- [Exercise brief]
Lines before the one containing "vfov_deg: 77.8" are left out; that line and all after it, through the end of the records, must be transcribed exactly.

- [Given data]

******************************

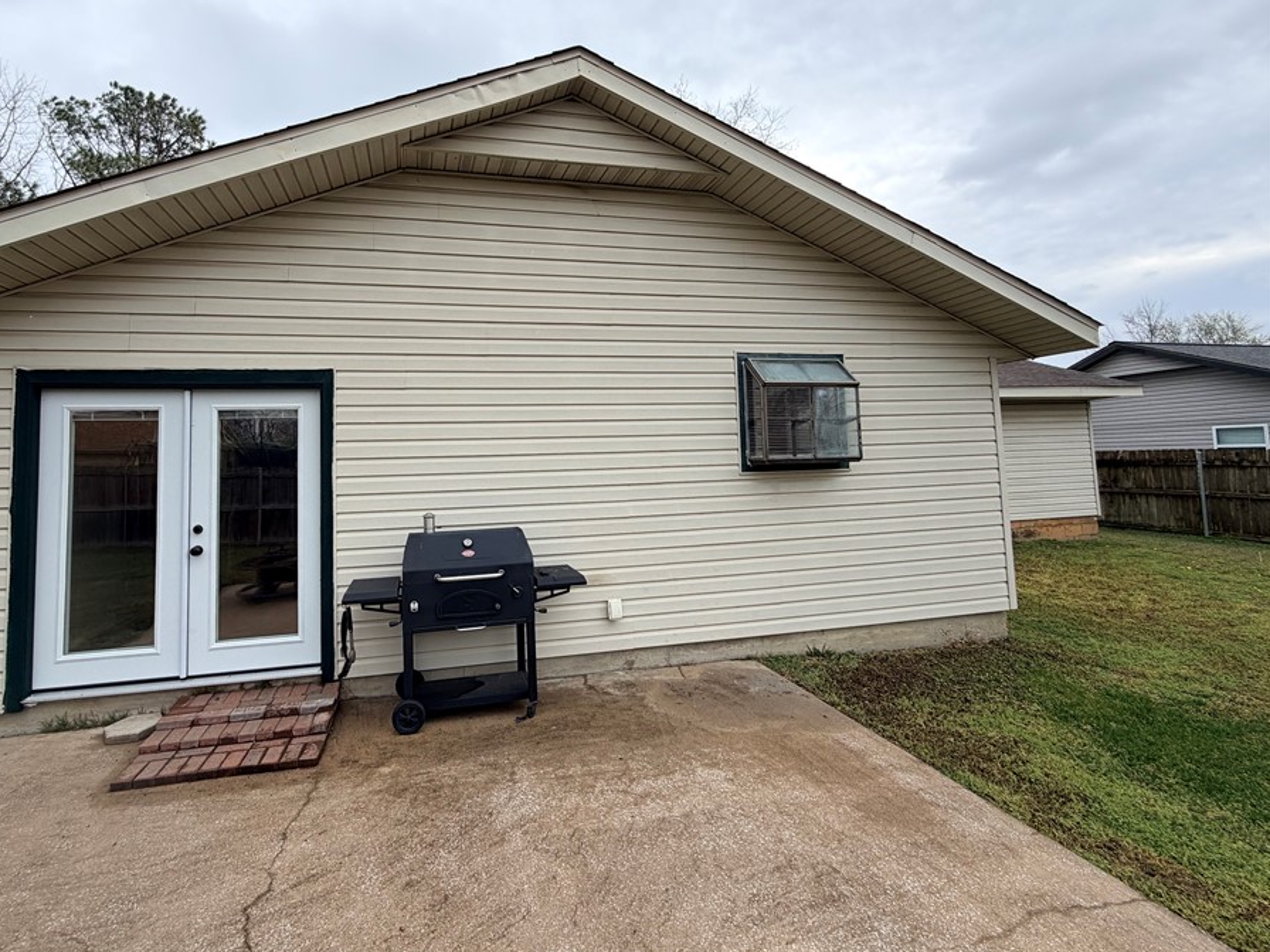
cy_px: 422
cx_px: 549
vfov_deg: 77.8
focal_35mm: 16
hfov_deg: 93.9
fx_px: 587
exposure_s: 1/502
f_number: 2.2
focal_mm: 2.22
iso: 50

******************************

- [Written solution]
vfov_deg: 77.8
focal_35mm: 16
hfov_deg: 93.9
fx_px: 587
exposure_s: 1/502
f_number: 2.2
focal_mm: 2.22
iso: 50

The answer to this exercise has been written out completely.